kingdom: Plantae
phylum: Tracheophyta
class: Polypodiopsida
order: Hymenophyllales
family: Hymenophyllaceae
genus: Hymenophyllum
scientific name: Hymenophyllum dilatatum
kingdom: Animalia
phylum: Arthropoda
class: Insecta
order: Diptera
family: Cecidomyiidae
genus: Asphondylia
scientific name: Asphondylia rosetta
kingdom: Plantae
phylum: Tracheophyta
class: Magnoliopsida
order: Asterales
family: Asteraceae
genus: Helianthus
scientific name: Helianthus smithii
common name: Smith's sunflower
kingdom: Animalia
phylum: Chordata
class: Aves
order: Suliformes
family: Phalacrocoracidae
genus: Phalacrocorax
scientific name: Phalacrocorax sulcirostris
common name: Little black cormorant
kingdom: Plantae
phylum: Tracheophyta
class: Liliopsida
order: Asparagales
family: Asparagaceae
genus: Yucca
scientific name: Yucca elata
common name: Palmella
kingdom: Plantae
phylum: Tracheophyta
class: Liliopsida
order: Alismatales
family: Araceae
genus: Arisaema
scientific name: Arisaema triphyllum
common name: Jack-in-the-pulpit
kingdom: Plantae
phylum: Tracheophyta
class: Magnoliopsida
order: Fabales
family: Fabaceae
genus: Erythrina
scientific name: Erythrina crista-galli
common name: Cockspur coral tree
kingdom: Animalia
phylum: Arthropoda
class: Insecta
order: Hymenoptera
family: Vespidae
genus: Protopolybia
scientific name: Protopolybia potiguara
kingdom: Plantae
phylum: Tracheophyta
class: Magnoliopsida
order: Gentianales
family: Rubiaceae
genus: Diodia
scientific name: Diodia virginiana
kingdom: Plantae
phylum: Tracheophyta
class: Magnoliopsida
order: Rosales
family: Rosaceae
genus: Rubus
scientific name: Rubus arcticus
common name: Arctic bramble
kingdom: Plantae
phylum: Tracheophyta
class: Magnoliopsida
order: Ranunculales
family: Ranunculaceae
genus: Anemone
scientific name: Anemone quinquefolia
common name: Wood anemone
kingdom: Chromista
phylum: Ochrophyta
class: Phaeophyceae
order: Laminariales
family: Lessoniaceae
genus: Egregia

#### [Exercise]
Please give every line from all the rows above as a single numbered list, leaving out blank lines.

#### [Answer below]
1. kingdom: Plantae
2. phylum: Tracheophyta
3. class: Polypodiopsida
4. order: Hymenophyllales
5. family: Hymenophyllaceae
6. genus: Hymenophyllum
7. scientific name: Hymenophyllum dilatatum
8. kingdom: Animalia
9. phylum: Arthropoda
10. class: Insecta
11. order: Diptera
12. family: Cecidomyiidae
13. genus: Asphondylia
14. scientific name: Asphondylia rosetta
15. kingdom: Plantae
16. phylum: Tracheophyta
17. class: Magnoliopsida
18. order: Asterales
19. family: Asteraceae
20. genus: Helianthus
21. scientific name: Helianthus smithii
22. common name: Smith's sunflower
23. kingdom: Animalia
24. phylum: Chordata
25. class: Aves
26. order: Suliformes
27. family: Phalacrocoracidae
28. genus: Phalacrocorax
29. scientific name: Phalacrocorax sulcirostris
30. common name: Little black cormorant
31. kingdom: Plantae
32. phylum: Tracheophyta
33. class: Liliopsida
34. order: Asparagales
35. family: Asparagaceae
36. genus: Yucca
37. scientific name: Yucca elata
38. common name: Palmella
39. kingdom: Plantae
40. phylum: Tracheophyta
41. class: Liliopsida
42. order: Alismatales
43. family: Araceae
44. genus: Arisaema
45. scientific name: Arisaema triphyllum
46. common name: Jack-in-the-pulpit
47. kingdom: Plantae
48. phylum: Tracheophyta
49. class: Magnoliopsida
50. order: Fabales
51. family: Fabaceae
52. genus: Erythrina
53. scientific name: Erythrina crista-galli
54. common name: Cockspur coral tree
55. kingdom: Animalia
56. phylum: Arthropoda
57. class: Insecta
58. order: Hymenoptera
59. family: Vespidae
60. genus: Protopolybia
61. scientific name: Protopolybia potiguara
62. kingdom: Plantae
63. phylum: Tracheophyta
64. class: Magnoliopsida
65. order: Gentianales
66. family: Rubiaceae
67. genus: Diodia
68. scientific name: Diodia virginiana
69. kingdom: Plantae
70. phylum: Tracheophyta
71. class: Magnoliopsida
72. order: Rosales
73. family: Rosaceae
74. genus: Rubus
75. scientific name: Rubus arcticus
76. common name: Arctic bramble
77. kingdom: Plantae
78. phylum: Tracheophyta
79. class: Magnoliopsida
80. order: Ranunculales
81. family: Ranunculaceae
82. genus: Anemone
83. scientific name: Anemone quinquefolia
84. common name: Wood anemone
85. kingdom: Chromista
86. phylum: Ochrophyta
87. class: Phaeophyceae
88. order: Laminariales
89. family: Lessoniaceae
90. genus: Egregia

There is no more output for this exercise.